### BRIEF
Could you work out how many lines in the material below hold the word "Left"? Give only the number in reply.

******************************

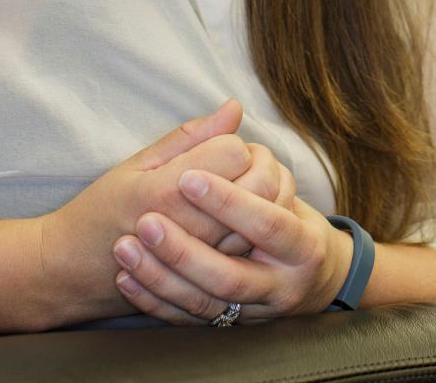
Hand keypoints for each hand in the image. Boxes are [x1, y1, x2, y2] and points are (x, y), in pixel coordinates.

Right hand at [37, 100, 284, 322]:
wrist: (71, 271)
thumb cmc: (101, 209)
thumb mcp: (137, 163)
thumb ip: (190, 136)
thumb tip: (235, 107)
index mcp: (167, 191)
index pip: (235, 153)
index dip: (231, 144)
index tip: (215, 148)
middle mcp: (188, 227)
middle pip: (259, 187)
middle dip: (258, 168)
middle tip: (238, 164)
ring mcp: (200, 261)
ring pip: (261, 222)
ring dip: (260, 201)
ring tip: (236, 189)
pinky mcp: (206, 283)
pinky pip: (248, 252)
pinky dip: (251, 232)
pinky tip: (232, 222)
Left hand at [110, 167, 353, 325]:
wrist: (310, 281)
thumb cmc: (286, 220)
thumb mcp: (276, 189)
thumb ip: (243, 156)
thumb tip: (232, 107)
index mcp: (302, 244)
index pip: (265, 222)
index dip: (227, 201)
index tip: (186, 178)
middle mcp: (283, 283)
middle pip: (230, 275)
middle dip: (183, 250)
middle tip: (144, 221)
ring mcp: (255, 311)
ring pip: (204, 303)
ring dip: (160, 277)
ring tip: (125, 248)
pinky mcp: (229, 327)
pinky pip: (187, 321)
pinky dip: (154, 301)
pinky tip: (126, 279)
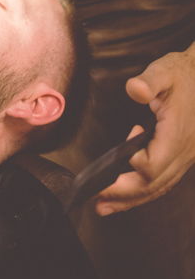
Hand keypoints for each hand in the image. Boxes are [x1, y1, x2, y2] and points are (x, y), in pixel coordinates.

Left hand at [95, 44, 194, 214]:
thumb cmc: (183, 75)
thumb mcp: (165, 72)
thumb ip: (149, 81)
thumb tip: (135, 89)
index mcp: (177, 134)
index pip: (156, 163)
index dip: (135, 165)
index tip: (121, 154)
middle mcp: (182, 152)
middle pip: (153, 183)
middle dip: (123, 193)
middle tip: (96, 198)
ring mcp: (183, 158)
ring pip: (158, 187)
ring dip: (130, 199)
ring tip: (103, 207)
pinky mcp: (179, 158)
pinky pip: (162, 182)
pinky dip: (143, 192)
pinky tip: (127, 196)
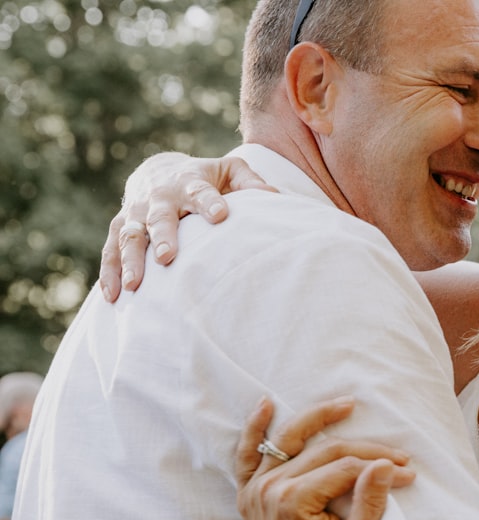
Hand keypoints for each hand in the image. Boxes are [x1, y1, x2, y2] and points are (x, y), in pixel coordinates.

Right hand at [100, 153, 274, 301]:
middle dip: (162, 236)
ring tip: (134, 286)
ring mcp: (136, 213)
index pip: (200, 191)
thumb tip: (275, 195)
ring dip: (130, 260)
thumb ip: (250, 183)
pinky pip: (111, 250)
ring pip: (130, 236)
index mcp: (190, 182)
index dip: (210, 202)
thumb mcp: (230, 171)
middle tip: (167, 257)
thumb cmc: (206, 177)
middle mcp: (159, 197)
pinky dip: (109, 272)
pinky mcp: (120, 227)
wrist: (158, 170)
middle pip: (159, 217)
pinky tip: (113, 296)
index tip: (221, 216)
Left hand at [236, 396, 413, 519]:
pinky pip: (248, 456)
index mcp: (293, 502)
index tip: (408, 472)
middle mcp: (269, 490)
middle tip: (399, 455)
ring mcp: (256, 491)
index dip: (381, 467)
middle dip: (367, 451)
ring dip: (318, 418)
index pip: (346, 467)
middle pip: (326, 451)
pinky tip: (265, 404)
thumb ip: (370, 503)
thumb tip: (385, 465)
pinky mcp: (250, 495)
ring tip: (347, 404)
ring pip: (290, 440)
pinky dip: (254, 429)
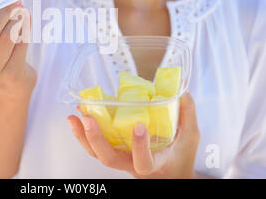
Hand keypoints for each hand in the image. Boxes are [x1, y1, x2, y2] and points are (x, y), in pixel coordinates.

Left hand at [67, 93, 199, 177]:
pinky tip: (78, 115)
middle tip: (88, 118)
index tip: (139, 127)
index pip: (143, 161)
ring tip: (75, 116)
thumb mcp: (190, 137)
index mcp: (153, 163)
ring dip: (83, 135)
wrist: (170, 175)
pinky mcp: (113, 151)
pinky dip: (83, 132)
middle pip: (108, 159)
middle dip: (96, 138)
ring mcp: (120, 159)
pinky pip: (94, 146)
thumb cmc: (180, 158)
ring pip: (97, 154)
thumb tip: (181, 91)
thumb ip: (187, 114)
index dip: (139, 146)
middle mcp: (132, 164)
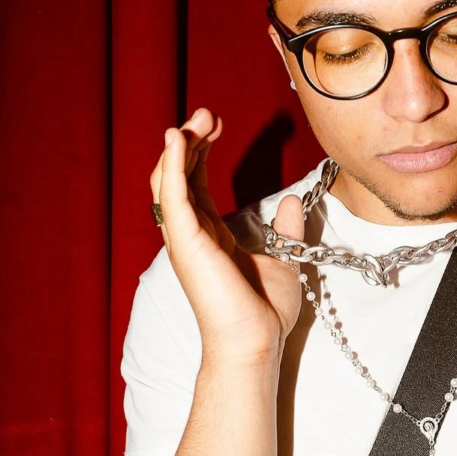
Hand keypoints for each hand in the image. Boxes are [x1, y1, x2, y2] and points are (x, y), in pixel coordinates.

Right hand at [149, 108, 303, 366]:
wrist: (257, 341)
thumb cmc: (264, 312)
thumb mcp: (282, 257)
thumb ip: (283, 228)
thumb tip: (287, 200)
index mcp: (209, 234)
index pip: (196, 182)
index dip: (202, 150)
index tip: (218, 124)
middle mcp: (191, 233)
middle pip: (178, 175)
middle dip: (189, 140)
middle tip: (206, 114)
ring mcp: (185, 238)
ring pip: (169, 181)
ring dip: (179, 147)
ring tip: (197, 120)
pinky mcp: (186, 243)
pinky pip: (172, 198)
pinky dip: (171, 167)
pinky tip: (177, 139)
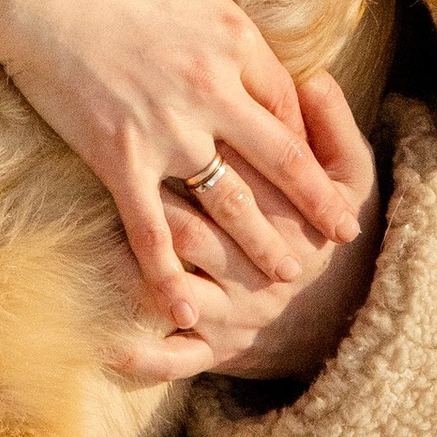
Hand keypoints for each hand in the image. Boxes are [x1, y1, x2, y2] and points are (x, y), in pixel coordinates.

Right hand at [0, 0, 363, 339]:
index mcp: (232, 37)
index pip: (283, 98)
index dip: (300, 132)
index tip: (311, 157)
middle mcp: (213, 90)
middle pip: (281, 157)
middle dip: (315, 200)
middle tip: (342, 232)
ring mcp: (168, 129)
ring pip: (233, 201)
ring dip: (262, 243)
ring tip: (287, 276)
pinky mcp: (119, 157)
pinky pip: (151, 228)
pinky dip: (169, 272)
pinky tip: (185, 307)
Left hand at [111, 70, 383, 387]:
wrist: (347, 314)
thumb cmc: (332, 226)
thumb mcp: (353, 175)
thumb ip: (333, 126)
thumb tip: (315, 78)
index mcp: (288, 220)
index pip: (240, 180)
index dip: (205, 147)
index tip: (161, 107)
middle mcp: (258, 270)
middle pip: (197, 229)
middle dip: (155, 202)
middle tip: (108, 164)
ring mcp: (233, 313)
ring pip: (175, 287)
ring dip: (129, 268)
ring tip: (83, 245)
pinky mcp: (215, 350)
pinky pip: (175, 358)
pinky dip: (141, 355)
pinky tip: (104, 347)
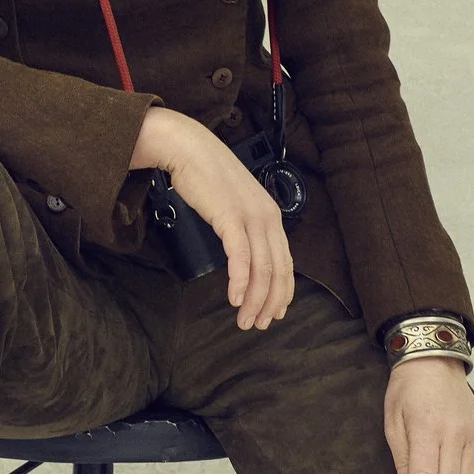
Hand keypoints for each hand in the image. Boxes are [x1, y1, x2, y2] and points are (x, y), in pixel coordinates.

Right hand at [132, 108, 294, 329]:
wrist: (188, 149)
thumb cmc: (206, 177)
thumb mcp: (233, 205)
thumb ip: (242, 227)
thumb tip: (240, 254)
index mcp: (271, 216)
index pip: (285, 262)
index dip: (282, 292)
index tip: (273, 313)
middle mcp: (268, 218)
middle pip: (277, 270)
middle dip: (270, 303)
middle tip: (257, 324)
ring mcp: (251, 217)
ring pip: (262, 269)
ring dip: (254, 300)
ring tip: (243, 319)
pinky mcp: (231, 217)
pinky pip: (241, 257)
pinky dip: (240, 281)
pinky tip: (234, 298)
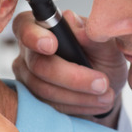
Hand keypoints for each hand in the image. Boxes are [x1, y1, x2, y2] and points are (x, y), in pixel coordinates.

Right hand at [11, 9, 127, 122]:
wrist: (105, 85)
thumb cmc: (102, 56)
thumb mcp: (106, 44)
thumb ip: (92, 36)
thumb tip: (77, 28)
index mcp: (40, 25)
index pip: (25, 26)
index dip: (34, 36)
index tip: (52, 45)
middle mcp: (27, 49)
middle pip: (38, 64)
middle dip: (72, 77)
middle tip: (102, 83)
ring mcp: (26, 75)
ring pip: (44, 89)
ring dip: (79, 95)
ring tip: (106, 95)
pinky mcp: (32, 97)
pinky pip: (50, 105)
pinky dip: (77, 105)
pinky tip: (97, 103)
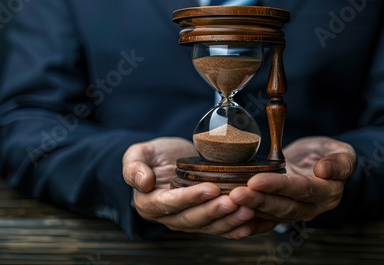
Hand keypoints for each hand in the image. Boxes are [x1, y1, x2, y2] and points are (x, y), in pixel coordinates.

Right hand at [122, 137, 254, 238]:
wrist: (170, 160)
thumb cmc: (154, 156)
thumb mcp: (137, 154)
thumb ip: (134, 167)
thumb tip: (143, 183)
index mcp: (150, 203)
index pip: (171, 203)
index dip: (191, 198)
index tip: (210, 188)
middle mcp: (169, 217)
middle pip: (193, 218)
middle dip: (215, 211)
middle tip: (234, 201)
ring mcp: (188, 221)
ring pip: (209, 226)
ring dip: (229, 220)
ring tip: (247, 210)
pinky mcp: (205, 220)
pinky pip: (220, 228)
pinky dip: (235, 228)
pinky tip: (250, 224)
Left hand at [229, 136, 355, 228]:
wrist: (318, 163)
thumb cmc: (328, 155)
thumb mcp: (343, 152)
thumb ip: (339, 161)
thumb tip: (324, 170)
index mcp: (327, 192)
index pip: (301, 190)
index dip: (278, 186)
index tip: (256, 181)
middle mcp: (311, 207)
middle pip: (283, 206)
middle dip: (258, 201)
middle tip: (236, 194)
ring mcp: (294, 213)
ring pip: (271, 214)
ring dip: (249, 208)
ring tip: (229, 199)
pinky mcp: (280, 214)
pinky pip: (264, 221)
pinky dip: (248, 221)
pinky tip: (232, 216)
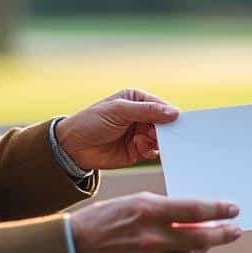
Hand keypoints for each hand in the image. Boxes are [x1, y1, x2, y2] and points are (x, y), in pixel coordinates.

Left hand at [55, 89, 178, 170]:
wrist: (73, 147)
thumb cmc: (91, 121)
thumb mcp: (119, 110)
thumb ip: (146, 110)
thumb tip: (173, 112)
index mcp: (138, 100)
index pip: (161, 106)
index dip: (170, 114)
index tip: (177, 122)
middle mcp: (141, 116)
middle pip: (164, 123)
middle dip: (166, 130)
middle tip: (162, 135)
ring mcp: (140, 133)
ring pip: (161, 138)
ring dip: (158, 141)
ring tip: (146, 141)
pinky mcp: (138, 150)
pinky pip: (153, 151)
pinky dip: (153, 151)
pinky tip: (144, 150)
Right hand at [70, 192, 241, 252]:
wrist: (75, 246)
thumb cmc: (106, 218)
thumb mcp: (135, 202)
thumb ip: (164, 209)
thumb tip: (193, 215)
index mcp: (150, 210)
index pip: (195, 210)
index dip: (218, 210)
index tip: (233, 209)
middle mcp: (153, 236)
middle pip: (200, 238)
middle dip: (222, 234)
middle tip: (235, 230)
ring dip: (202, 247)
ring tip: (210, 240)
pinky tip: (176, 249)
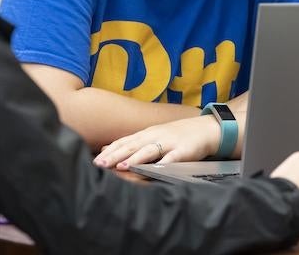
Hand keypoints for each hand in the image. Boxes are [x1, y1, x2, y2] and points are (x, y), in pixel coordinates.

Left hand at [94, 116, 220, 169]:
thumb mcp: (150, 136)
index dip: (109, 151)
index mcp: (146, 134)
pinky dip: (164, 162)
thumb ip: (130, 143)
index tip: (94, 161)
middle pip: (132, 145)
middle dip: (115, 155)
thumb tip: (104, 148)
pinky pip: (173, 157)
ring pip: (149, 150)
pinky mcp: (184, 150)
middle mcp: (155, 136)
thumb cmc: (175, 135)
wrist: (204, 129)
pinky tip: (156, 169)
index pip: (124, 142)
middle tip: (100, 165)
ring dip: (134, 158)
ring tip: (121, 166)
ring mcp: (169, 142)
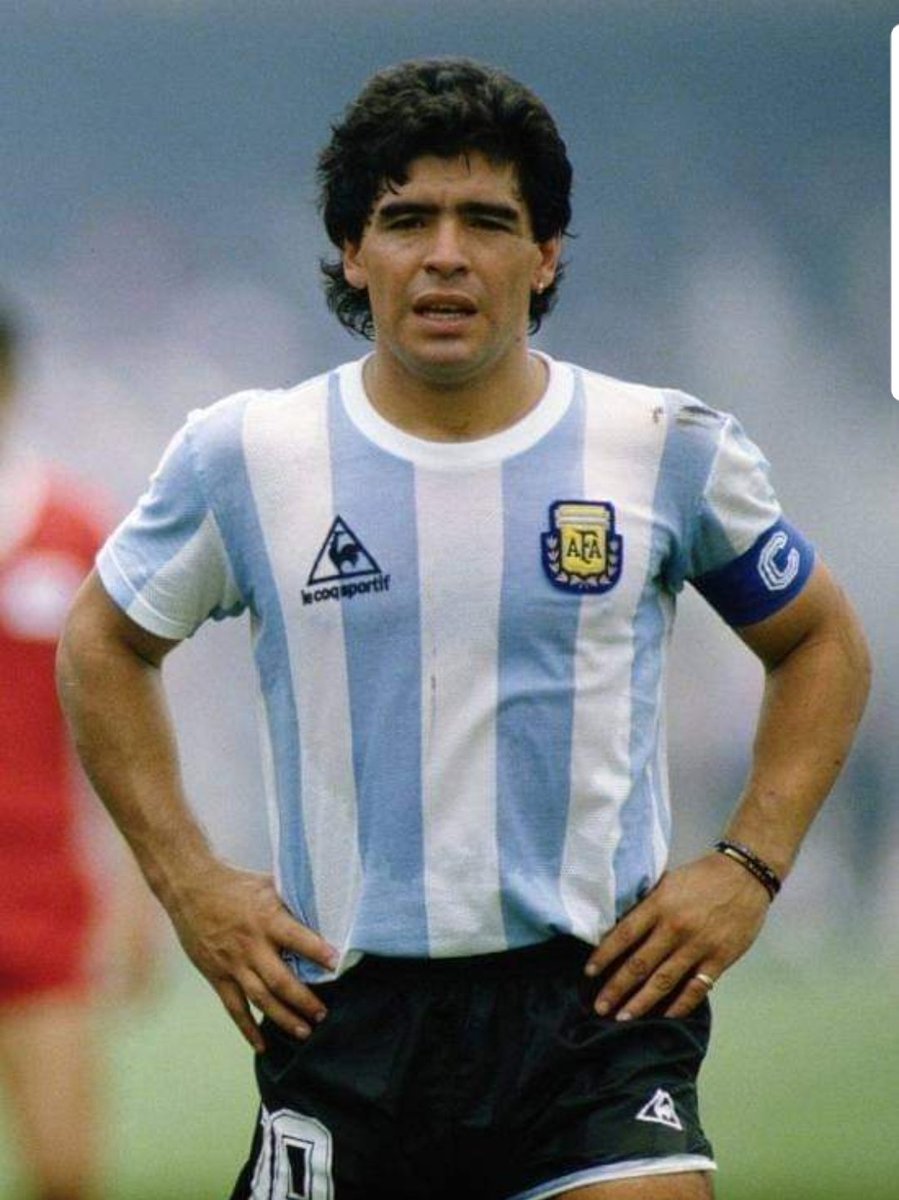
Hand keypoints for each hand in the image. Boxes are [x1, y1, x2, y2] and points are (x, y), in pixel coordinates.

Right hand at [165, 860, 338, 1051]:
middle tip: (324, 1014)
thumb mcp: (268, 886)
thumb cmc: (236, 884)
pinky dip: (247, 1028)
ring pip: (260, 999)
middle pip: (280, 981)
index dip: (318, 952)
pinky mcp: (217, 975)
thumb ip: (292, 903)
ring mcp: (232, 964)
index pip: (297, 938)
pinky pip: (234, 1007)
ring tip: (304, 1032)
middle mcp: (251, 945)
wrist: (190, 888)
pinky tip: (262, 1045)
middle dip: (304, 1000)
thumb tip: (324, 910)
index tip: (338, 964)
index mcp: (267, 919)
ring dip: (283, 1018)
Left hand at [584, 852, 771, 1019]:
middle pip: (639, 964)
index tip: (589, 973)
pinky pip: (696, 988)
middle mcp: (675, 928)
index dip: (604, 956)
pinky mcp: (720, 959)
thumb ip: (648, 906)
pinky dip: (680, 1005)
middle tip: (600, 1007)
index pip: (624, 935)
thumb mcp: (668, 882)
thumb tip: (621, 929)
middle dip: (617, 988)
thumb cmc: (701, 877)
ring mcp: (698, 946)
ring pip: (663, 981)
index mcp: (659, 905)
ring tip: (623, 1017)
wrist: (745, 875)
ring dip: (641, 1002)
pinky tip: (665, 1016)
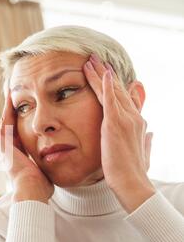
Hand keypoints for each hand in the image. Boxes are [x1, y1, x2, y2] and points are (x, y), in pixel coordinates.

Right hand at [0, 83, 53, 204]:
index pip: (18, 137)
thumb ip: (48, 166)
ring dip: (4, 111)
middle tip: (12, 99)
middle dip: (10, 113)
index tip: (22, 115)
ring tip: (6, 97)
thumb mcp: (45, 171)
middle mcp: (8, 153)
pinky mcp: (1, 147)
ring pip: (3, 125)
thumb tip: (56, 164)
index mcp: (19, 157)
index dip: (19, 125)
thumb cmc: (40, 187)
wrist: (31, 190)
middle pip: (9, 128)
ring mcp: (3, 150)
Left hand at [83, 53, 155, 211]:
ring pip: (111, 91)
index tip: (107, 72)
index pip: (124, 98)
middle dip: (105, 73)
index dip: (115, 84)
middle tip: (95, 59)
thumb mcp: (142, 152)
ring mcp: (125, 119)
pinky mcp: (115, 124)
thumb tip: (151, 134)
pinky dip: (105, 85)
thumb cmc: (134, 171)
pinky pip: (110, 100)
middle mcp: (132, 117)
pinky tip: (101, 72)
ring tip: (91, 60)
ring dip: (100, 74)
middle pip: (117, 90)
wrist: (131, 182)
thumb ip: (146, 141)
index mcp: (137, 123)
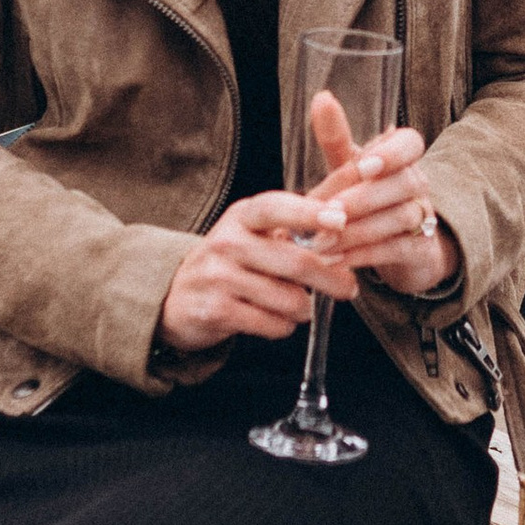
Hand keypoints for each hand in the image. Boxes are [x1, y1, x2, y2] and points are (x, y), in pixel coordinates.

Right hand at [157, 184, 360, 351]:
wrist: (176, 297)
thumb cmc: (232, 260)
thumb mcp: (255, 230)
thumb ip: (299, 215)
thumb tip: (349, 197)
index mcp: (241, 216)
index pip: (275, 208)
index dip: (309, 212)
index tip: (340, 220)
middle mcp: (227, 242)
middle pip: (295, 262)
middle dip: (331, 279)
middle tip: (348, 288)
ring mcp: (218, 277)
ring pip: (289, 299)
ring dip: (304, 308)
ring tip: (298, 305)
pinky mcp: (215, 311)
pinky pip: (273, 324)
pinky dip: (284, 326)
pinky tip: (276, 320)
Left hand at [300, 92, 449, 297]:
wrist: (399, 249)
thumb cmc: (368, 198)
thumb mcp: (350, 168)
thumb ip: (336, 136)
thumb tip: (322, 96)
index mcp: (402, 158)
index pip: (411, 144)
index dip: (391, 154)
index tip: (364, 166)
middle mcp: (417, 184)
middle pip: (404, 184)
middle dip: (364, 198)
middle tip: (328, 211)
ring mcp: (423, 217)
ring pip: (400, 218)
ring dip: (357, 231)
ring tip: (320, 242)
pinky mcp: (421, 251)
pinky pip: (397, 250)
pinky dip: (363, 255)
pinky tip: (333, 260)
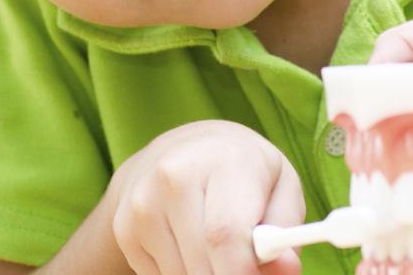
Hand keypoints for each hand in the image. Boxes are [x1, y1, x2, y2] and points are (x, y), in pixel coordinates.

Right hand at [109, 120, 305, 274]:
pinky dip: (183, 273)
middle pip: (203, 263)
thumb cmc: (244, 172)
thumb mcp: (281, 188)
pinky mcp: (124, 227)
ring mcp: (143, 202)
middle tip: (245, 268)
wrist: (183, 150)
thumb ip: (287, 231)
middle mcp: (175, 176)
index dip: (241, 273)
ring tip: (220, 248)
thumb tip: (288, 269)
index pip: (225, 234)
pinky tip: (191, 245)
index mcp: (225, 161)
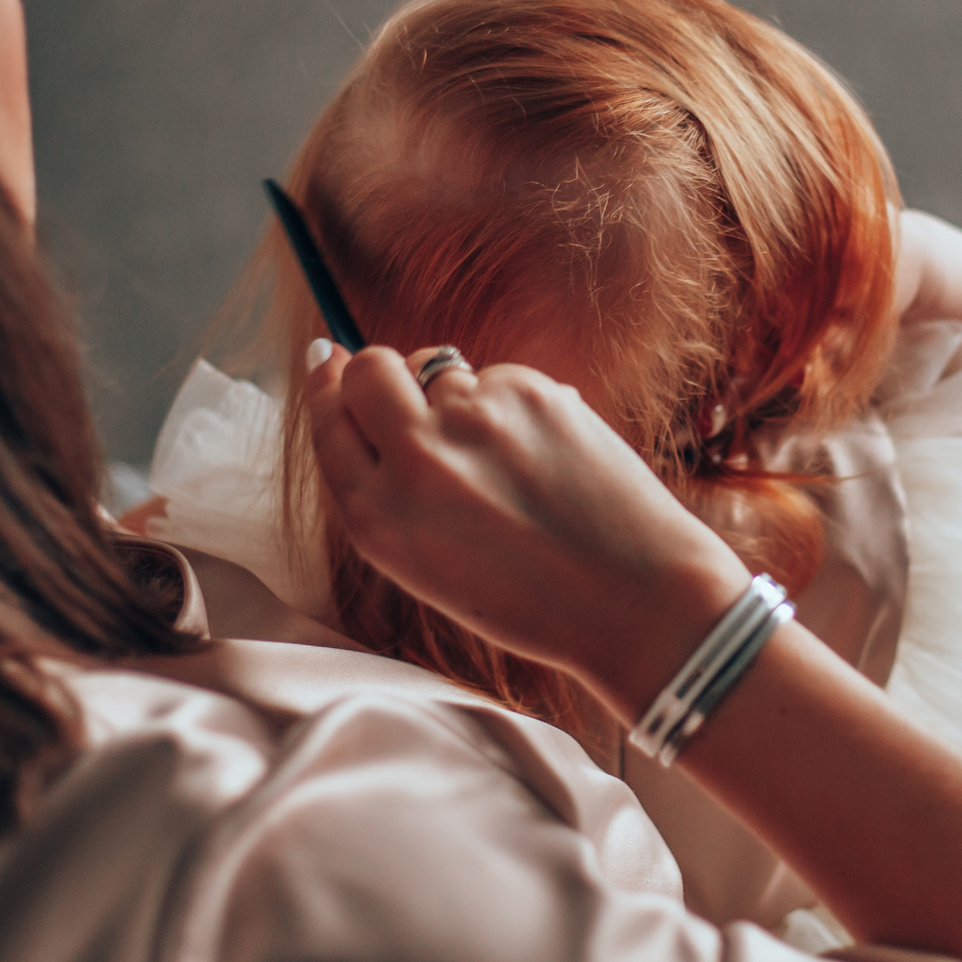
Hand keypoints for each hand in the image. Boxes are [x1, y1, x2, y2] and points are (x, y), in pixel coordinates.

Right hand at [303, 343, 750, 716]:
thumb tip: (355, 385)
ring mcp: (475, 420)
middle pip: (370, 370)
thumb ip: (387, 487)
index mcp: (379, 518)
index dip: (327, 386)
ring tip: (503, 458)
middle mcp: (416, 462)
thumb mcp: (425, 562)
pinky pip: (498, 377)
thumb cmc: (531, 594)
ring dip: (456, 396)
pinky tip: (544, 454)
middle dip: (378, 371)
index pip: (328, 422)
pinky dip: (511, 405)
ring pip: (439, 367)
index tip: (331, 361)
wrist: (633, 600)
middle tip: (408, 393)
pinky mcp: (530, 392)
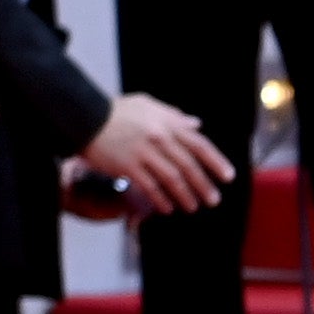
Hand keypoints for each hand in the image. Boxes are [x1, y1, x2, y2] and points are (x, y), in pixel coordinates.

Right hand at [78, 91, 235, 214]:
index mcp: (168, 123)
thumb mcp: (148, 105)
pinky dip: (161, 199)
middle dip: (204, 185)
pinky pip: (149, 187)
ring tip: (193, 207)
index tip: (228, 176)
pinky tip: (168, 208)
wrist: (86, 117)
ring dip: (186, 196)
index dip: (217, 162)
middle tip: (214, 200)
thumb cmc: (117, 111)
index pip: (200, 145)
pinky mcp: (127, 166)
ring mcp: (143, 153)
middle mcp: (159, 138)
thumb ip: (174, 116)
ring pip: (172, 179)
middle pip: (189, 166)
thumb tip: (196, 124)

******************************

### ANSWER TO THIS EXERCISE
11